The American government should display more transparency and give clearer legal guidelines for targeted killings and the use of drones in Afghanistan and Pakistan, said Philip Alston, a visiting professor at Harvard Law School, during a lecture last week.

The human rights expert spoke to students about the United States’ operations in the Middle East, drawing on his own experiences as an international lawyer and a United Nations Special Rapporteur on Extrajudicial, Summary or Arbitrary Executions, a position he has held since 2004. Alston recalled his numerous, and mostly fruitless, encounters with the government about legal issues surrounding military and CIA operations in Afghanistan and Pakistan.

When he first engaged the government about possible human rights violations, Alston said, he was told that since the operations were “part of the global war on terror, (which) equals an armed conflict,” the U.N.’s human rights commission had no role in the matter, as human rights don’t apply. Alston challenged this position, emphasizing that for the past 20 years the “US itself had been on the forefront” of encouraging the UN Special Rapporteur to get involved in situations of armed conflicts.

Alston went on to voice his concern that many civilians were becoming victims of drones and targeted killings.

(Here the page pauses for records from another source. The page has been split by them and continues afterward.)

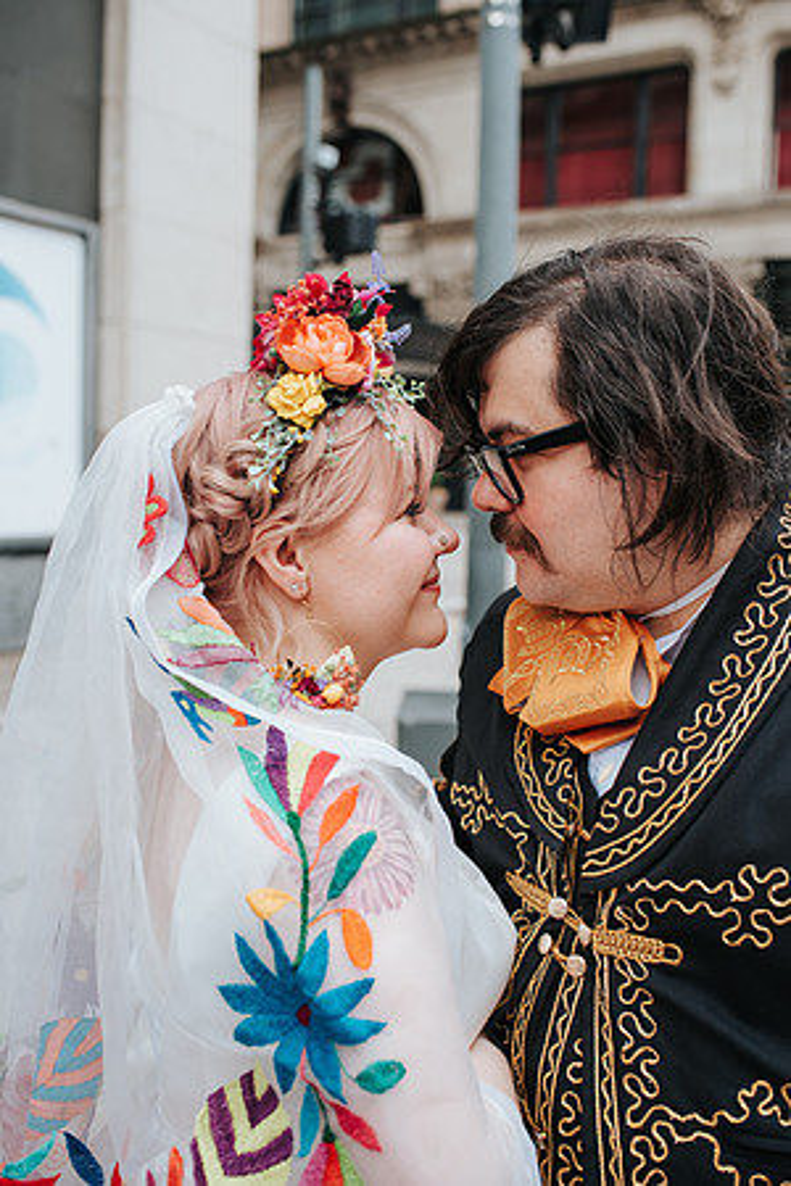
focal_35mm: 35
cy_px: 593
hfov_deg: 37.9
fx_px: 1153
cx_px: 396
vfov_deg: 54.4
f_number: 3.5
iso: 900
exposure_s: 1/1250
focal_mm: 35
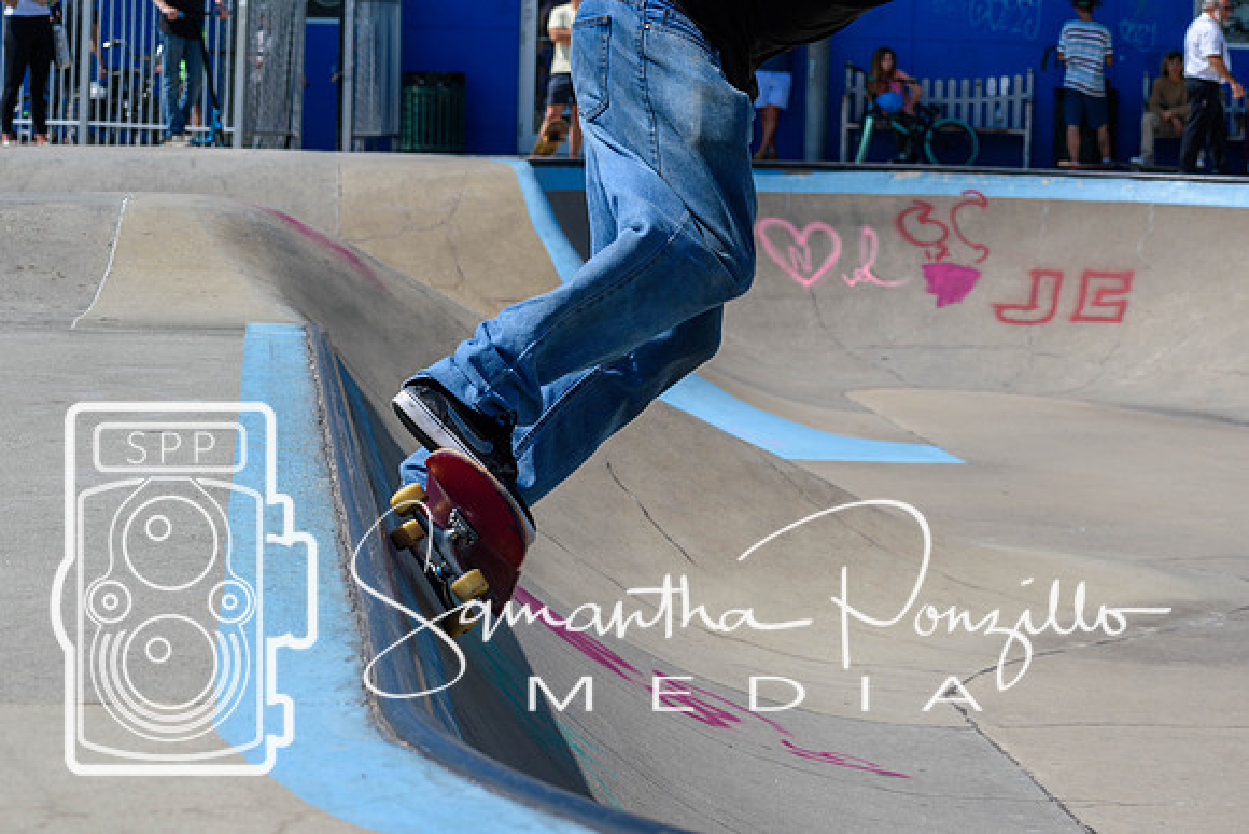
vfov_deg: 11.2
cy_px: 417
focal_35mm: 123
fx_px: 4268
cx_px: 624
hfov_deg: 16.6
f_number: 8
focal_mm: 82
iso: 200
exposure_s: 1/1000
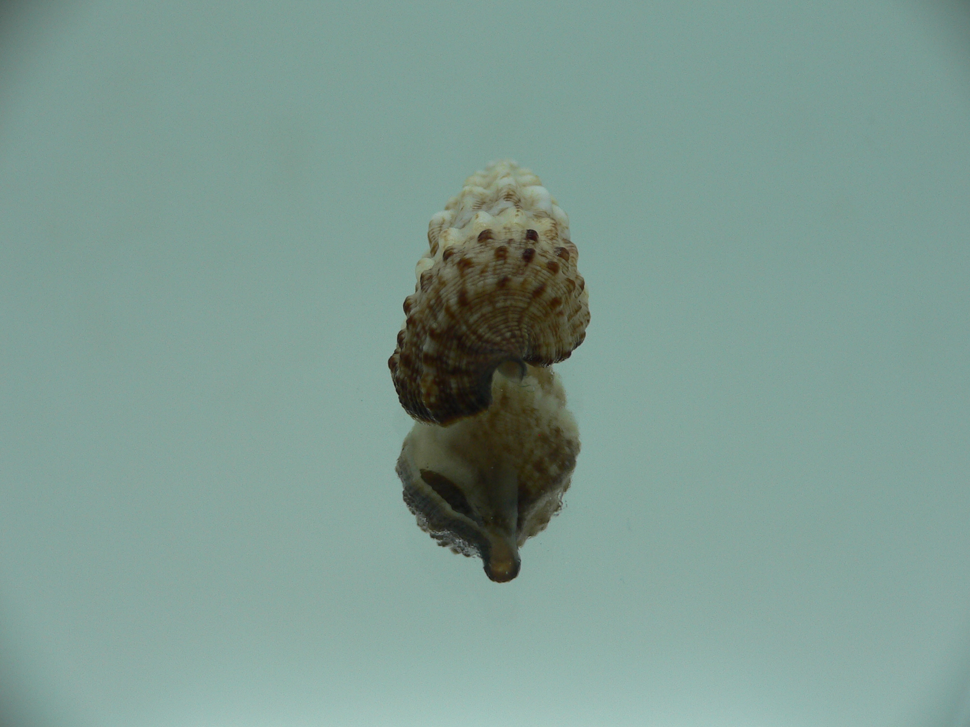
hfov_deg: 52.6
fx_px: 981
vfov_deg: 40.7
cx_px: 485
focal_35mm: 35
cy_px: 364
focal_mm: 4.6
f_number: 2.8
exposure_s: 1/80
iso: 80
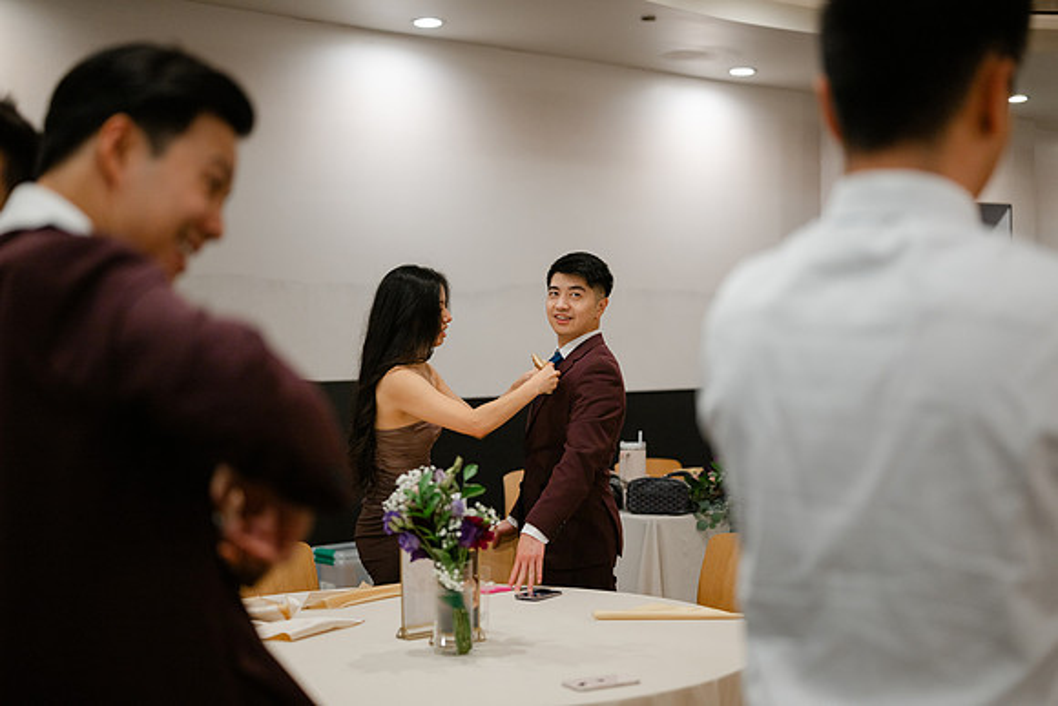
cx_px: 529
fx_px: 1470
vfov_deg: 27.0
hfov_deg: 39.6
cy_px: 353
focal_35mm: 50
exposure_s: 1/125
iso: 250
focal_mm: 50
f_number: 1.8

Of the 1700 individuals killed by drones since 2004, approximately 500 were nonmilitants.

“Now those of you who know international humanitarian law will know that there is no easy figure in terms of size (or) what numbers of civilian casualties are acceptable in this sort of context,” he said. “But nonetheless, the rate of 30 percent seems on the face of it to be pretty high.”

Referencing the recent military documents released on WikiLeaks, Alston described a conflict situation in which Afghan civilians were put on U.S. military capture-or-kill lists by business rivals, and Special Forces units sometimes killed people on the lists before Intelligence verified that the targets were threats.

Alston said that in Pakistan, the CIA runs numerous operations unbeknownst to the public. Although “states have legitimate security interests and they need to gather intelligence in order to defend themselves,” Alston said more transparency from the CIA is needed.

“We’re turning an intelligence agency which we know operates in that gray/black zone into an operational force which is killing people in significant numbers, which draws out its own target list and carries out those killings,” he said.

Alston has brought up the issue of accountability to the CIA and the U.S. government, but has yet to receive an official response.

Alston ended his lecture with what he thinks should be four minimum requirements for government transparency about targeted killings. disclosure of the legal criteria establishing who can be targeted and killed; legal justification for where and when these killings can occur; precautions to ensure that such killings are within legal limits; and, proper follow-up when civilians are alleged to have been killed.

Alston is a professor of law and the co-chair for the Center for Human Rights and Global Justice at New York University Law School. His published works include “Ships Passing in the Night: The Current State of the Human Rights and Development Debate seen through the Lens of the Millennium Development Goals” in Human Rights Quarterly (2005) and the book Human Rights and Development Towards Mutual Reinforcement (2005).